But each person is tempted when they are dragged away by their own evil desire and enticed. James 1:14
After eight years of sobriety, I’m occasionally asked if I still struggle with cravings for my old pills. Particularly when I speak of the power that drugs once had over me, others want to know if some remnant of that hunger still exists. I think there’s simple curiosity behind the question, but there are bigger implications for me and for those asking. Can our appetites change? Do we still have a sinful nature. Will we always struggle?
I’ve met many Christians and even Pastors, who teach that, as Christians, we no longer have a sinful nature. To be sure, there are passages in the Bible that seem to back this up. In Romans 6:6, Paul said, We know that our old self was crucified with him in order that the body of sin might be brought to nothing, so that we would no longer be enslaved to sin. Only a few verses later though in Romans 7:18, he also said, I know that nothing good dwells in me, that is, in my flesh. For I have the desire to do what is right, but not the ability to carry it out. Paul taught that we experience a spiritual transformation when we come to Christ, but also, that while we live in these bodies, we’ll continue to have earthly struggles.
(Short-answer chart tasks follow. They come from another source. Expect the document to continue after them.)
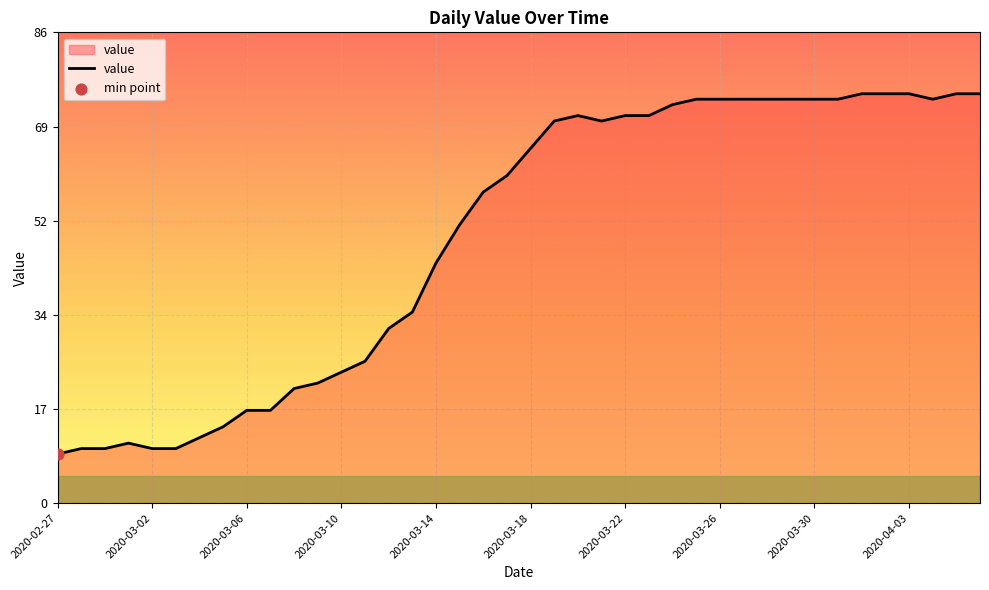

What is the maximum value shown in the chart?

75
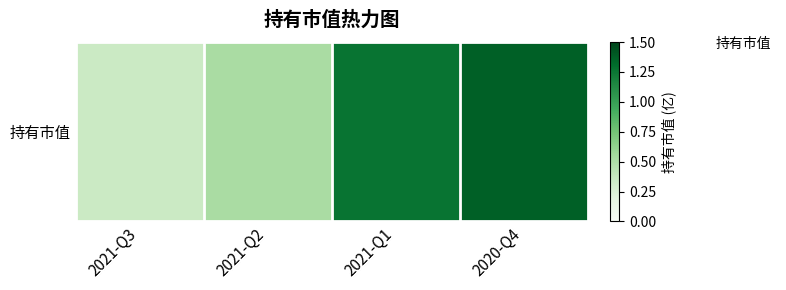

How many values are between 0 and 1?

2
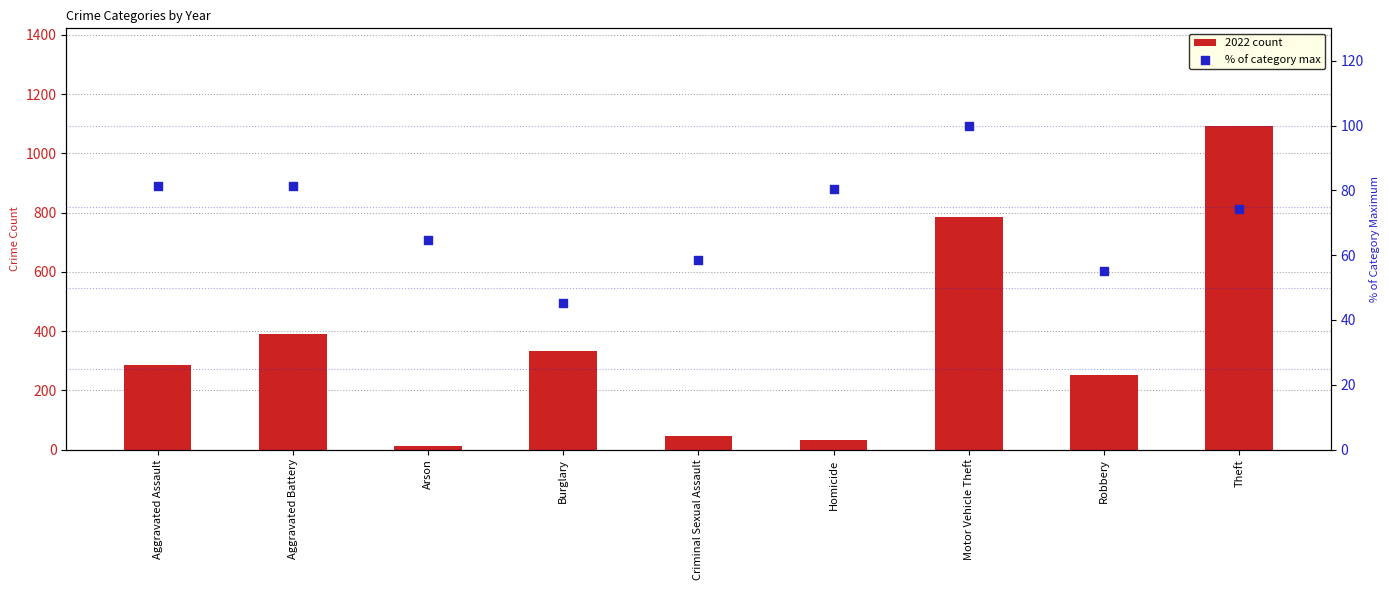

Which series has the largest total across all categories?

2022 count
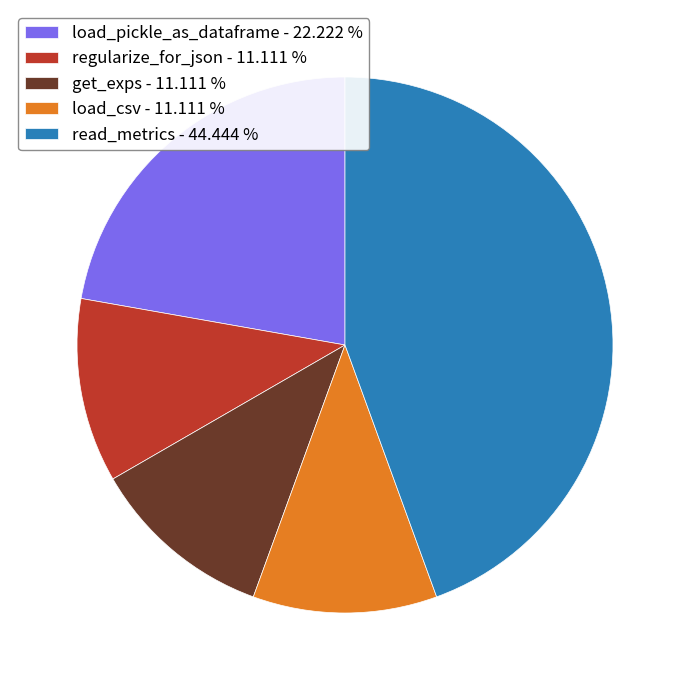

Does any single category account for the majority?

No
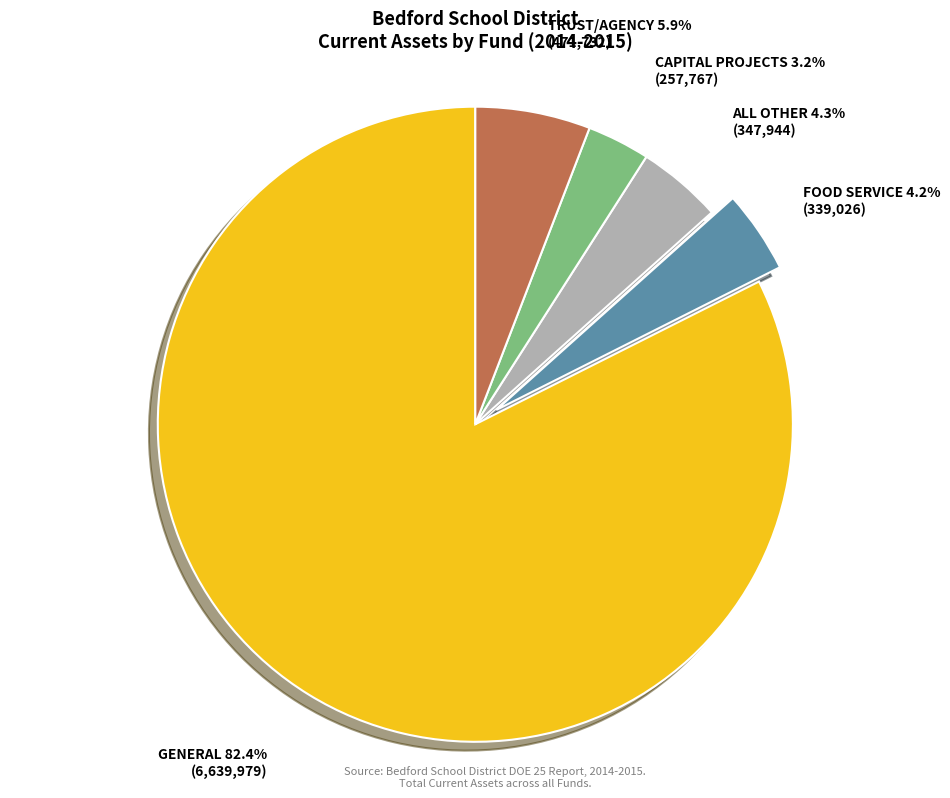

How many slices are in this pie chart?

5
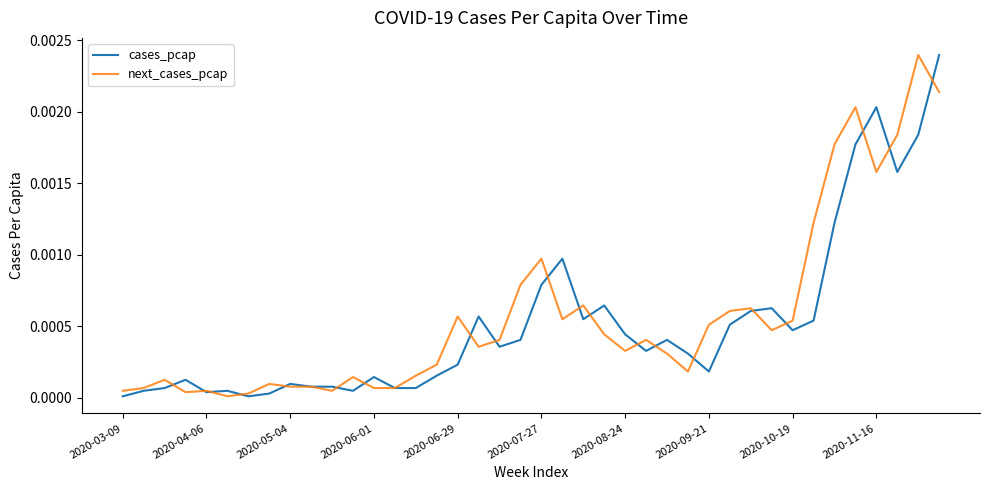

Which category has the highest value in the next_cases_pcap series?

38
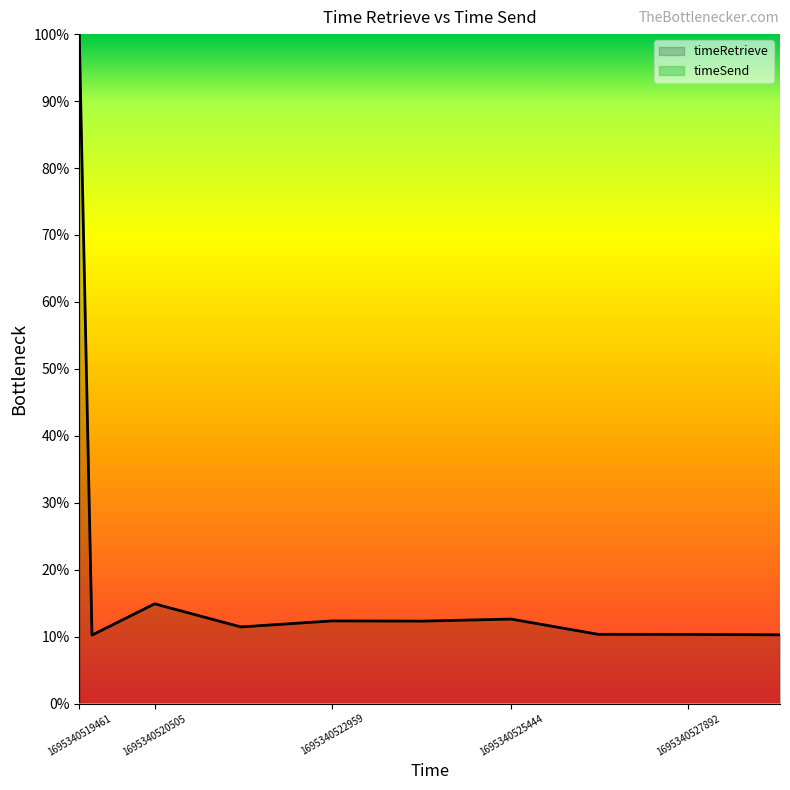

Reading left to right, what are all the values shown in this chart?

timeRetrieve: 100.0	10.2	14.9	11.4	12.3	12.3	12.6	10.3	10.3	10.3
timeSend: 0.0	0.0	0.0	0.0	0.0	0.0	0.0	0.0	0.0	0.0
James was perhaps more pragmatic. He didn’t speak of lofty theological paradoxes, but rather simply pointed out this reality – We all have evil desires that pull at us. Even as Christians, we still hunger for the unhealthy, sinful, and self-destructive. If donuts, illicit sex, and drugs felt good before coming to Christ, then donuts, sex, and drugs will still feel good afterwards. That doesn’t change. Our bodies still like those things. To say otherwise is simply absurd, ignoring reality as well as the Bible’s teaching on the subject.
So, back to the original question – Do I still have cravings? I once prayed for miraculous removal of my appetite for pills. Some people get that miracle. I did not. Rather, God asked me to do whatever it took to abandon my addiction. As I did so – going to treatment, changing my life, and denying self – he gradually changed my appetite. Now, I speak of it this way – God daily delivers me from my self-destructive appetite as I follow him. Today, by the grace of God, I don’t hunger for pills. I still make a daily effort though to abandon my way for his. If I stopped doing that, and if I returned to a life of following me, my self-destructive appetite for pills would return. Today though, because of Christ’s work in me, I desire the new life far more than the old. So, today, I’ll continue to pursue my new life in Christ.